== Provided material ==
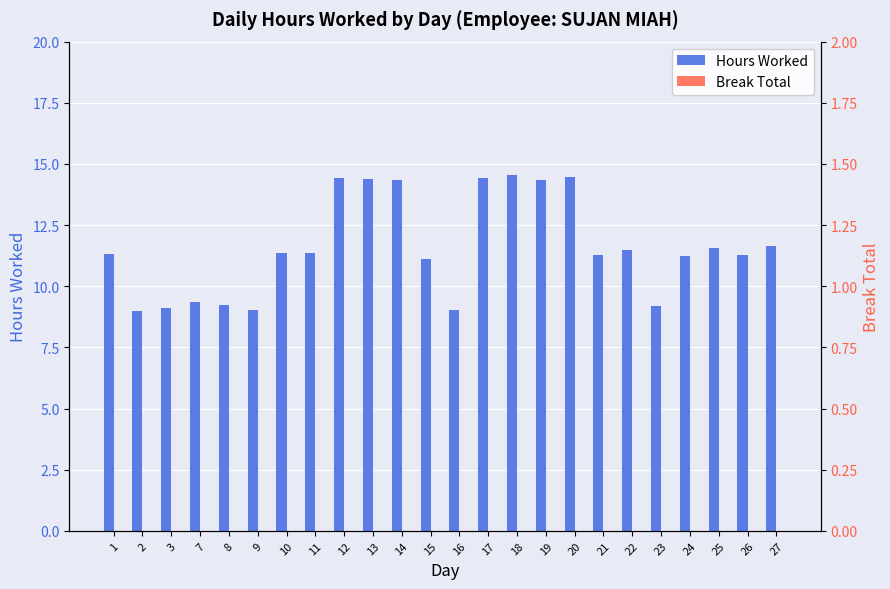

Reading left to right, transcribe all the data shown in this chart.

Hours Worked: 1=11.3	2=9.0	3=9.1	7=9.4	8=9.2	9=9.0	10=11.3	11=11.4	12=14.4	13=14.4	14=14.3	15=11.1	16=9.0	17=14.4	18=14.5	19=14.4	20=14.5	21=11.3	22=11.5	23=9.2	24=11.2	25=11.6	26=11.3	27=11.7
Break Total: 1=0.0	2=0.0	3=0.0	7=0.0	8=0.0	9=0.0	10=0.0	11=0.0	12=0.0	13=0.0	14=0.0	15=0.0	16=0.0	17=0.0	18=0.0	19=0.0	20=0.0	21=0.0	22=0.0	23=0.0	24=0.0	25=0.0	26=0.0	27=0.0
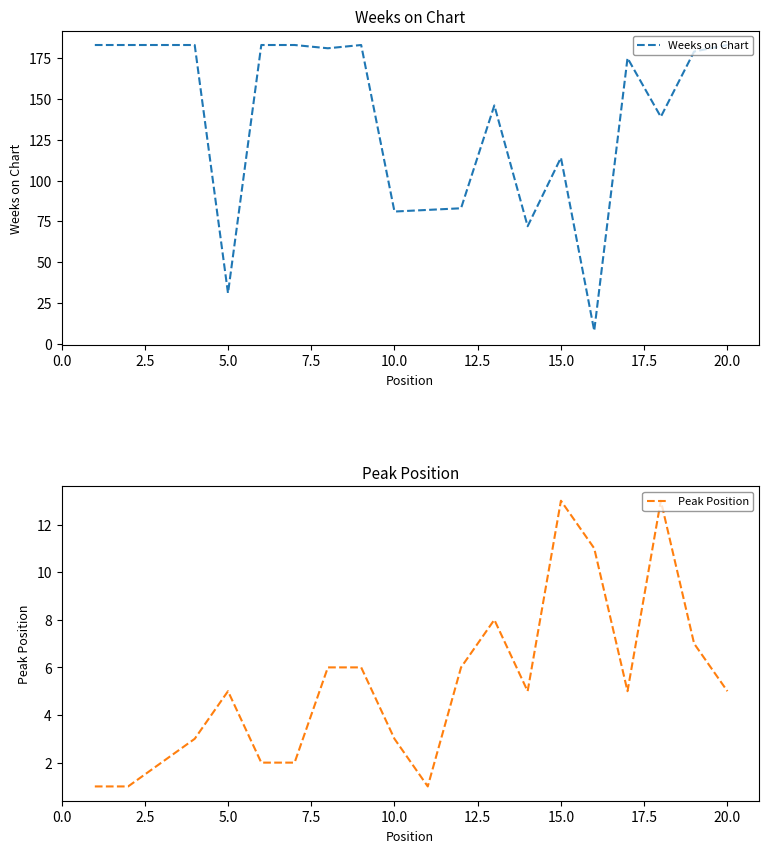

Rank the series by their maximum value, from highest to lowest.

Weeks on Chart, Peak Position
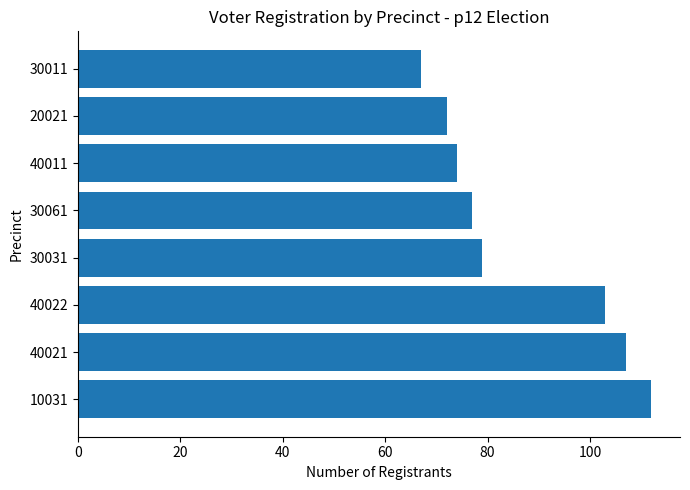

At which category does the chart reach its minimum across all series?

30011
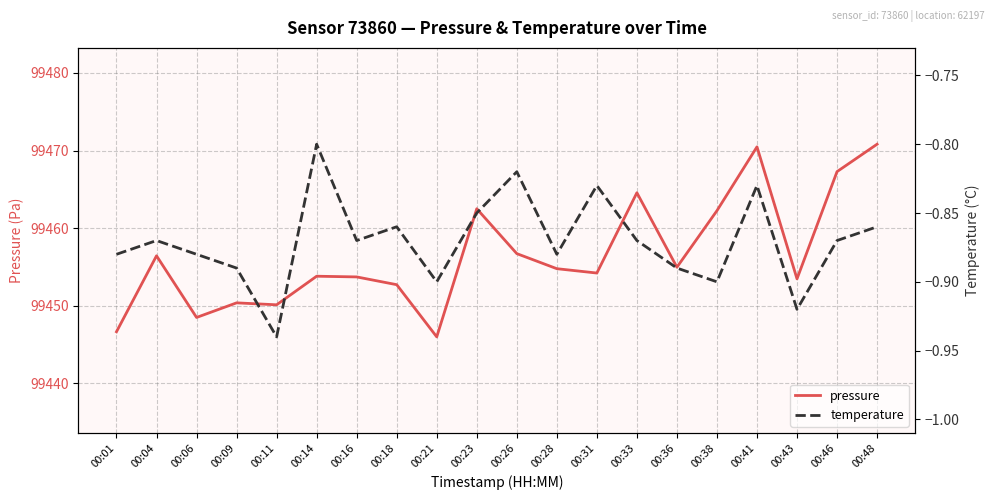

True or false: temperature and pressure intersect in this chart.

False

== Task to carry out ==
Format every line of the data above as a Markdown table with the columns "Row" and "Entry", numbering the rows and skipping blank lines. Omit the pictures from the table.

== Expected output ==
| Row | Entry |
|---|---|
| 1 | Reading left to right, transcribe all the data shown in this chart. |
| 2 | Hours Worked: 1=11.3	2=9.0	3=9.1	7=9.4	8=9.2	9=9.0	10=11.3	11=11.4	12=14.4	13=14.4	14=14.3	15=11.1	16=9.0	17=14.4	18=14.5	19=14.4	20=14.5	21=11.3	22=11.5	23=9.2	24=11.2	25=11.6	26=11.3	27=11.7 |
| 3 | Break Total: 1=0.0	2=0.0	3=0.0	7=0.0	8=0.0	9=0.0	10=0.0	11=0.0	12=0.0	13=0.0	14=0.0	15=0.0	16=0.0	17=0.0	18=0.0	19=0.0	20=0.0	21=0.0	22=0.0	23=0.0	24=0.0	25=0.0	26=0.0	27=0.0 |
| 4 | Rank the series by their maximum value, from highest to lowest. |
| 5 | Weeks on Chart, Peak Position |
| 6 | At which category does the chart reach its minimum across all series? |
| 7 | 30011 |
| 8 | True or false: temperature and pressure intersect in this chart. |
| 9 | False |